Democrat Joan Patricia Murphy won her bid for reelection in the 6th District Cook County commissioner’s race Tuesday.
While it is unclear if Murphy’s third four-year term will include a vote in favor of the controversial Stroger sales-tax hike, she did have positive words for the measure.
“That one-penny sales tax is what kept this government afloat,” Murphy said before Wednesday morning’s Cook County Board of Commissioners meeting. “We were solvent when all the governments around us were falling [into debt.]”
Murphy’s comments come as the board must grapple with a projected $285 million deficit in Cook County’s $3 billion budget, which Murphy said should be Board President-elect Toni Preckwinkle’s main concern.
Early on in her bid for election, Preckwinkle stated she would remove what’s left of the contested sales tax, though in recent weeks she’s said the rollback of the half-cent tax may need to be delayed until 2012. Murphy agreed it’s not likely to happen soon.
Murphy also favors the proposed South Suburban Airport, which has a tumultuous past as it was once both spearheaded and later declared dead by now lame-duck Chicago Mayor Richard Daley in 1992.
Murphy’s defeated Republican opponent, Sandra Czyznikiewicz, opposes the airport and said the county should work on improving Midway and O’Hare before “we even consider another airport.”
“Where do you want to put it and how many homeowners do you want to dislocate in order to accommodate a new airport?” she asked during a phone interview last week.
While election night saw much of the nation turn from blue to red as Republicans took control of the House of Representatives and Democrats lost their majority in the U.S. Senate, here in Illinois all but one out of 11 Democrat incumbents seeking reelection won.
While gaining two new Democrats, the board lost both a Republican and an independent. The board now has three reelected Republican commissioners.

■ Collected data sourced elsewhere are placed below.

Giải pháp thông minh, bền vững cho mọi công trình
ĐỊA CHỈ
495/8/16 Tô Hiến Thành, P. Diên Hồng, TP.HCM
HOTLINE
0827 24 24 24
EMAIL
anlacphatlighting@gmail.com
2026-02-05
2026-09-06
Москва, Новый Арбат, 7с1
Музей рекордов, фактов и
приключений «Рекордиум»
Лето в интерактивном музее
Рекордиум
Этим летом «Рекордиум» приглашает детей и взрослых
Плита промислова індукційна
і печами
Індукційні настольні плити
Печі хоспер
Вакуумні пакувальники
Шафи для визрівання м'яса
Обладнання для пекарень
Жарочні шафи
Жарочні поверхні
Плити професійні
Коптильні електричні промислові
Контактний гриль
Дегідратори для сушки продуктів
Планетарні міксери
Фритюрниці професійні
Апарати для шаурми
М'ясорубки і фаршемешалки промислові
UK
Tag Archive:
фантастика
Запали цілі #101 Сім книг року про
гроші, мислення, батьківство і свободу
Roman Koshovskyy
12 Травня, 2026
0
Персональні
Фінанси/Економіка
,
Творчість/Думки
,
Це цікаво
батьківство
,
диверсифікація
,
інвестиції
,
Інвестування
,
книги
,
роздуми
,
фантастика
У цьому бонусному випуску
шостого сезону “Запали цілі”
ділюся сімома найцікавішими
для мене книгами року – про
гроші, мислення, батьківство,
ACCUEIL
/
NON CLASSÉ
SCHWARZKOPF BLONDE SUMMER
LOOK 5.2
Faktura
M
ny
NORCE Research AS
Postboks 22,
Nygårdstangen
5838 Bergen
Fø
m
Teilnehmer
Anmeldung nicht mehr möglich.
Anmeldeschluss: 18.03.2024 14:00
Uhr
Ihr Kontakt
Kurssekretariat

Murphy won her South Suburban district — which includes parts of Lansing, Steger and Oak Forest — for the third time since 2002 with 65 percent of the vote over Czyznikiewicz’s 35 percent.
According to official numbers from the Cook County Clerk’s website, in 2006 a total of 76,852 people voted in the 6th district election; 81,479 voted this year.

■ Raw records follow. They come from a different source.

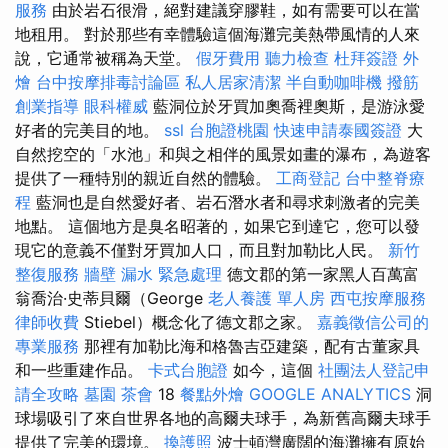
服務
由於岩石很滑，絕對建議穿膠鞋，如有需要可以在當
地租用。 對於那些有幸體驗這個海灘完美熱帶風情的人來
說，它通常被稱為天堂。
假牙費用
聽力檢查
杜拜簽證
外
燴
台中按摩排毒討論區
私人居家清潔
半自動咖啡機
撥筋
創業指導
眼科權威
藍洞位於牙買加奧喬裡奧斯，是游泳愛
好者的完美目的地。
ssl
台胞證桃園
快速申請泰國簽證
大
自然挖空的「水池」和與之相伴的風景如畫的瀑布，為遊客
提供了一種特別的親近自然的體驗。
工商登記
台中整脊療
程
藍洞也是自然愛好者、岩石潛水者和尋求刺激者的完美
地點。 這個地方是臭名昭著的，如果它到達它，您可以發
現它的意義不僅對牙買加人口，而且對加勒比人民。
新竹
整復服務
牆壁 漏水 緊急處理
德文郡的第一家黑人百萬富
翁喬治·史蒂貝爾（George
老人養護 單人房
西屯按摩服務
律師收費
Stiebel）概念化了德文郡之家。
嘉義徵信公司的
專業服務
那裡有加勒比海和格魯吉亞建築，配有古董家具
和一些重建作品。
卡式台胞證
如今，這個
社團法人登記申
請全攻略
墓園
茶會
18
餐點外燴
GOOGLE ANALYTICS
洞
球場吸引了來自世界各地的高爾夫球手，為新舊高爾夫球手
提供了完美的環境。
換護照
波士頓灣廣闊的海灘擁有原始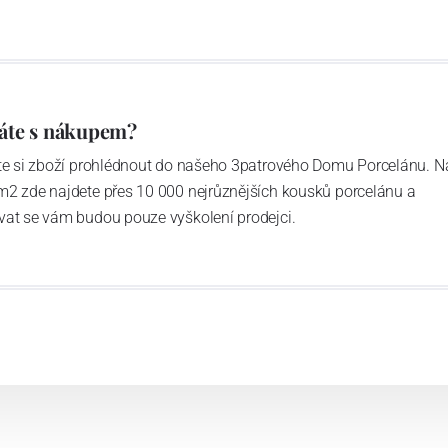
áte s nákupem?
ďte si zboží prohlédnout do našeho 3patrového Domu Porcelánu. N
m2 zde najdete přes 10 000 nejrůznějších kousků porcelánu a
vat se vám budou pouze vyškolení prodejci.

Four years ago, Murphy got 56,814 votes while this year she garnered 53,058. Czyznikiewicz earned 28,421 votes.
Murphy said she was nervous about this election because of rising support for Republican candidates nationwide.
“The difference was those extra 6,000 people who came out voting against my party, or me,” she said, referring to the difference in the number of voters who cast ballots between this year and 2006’s election.
The new and reelected county commissioners will be sworn in Dec. 6, five days after the county begins its next fiscal year.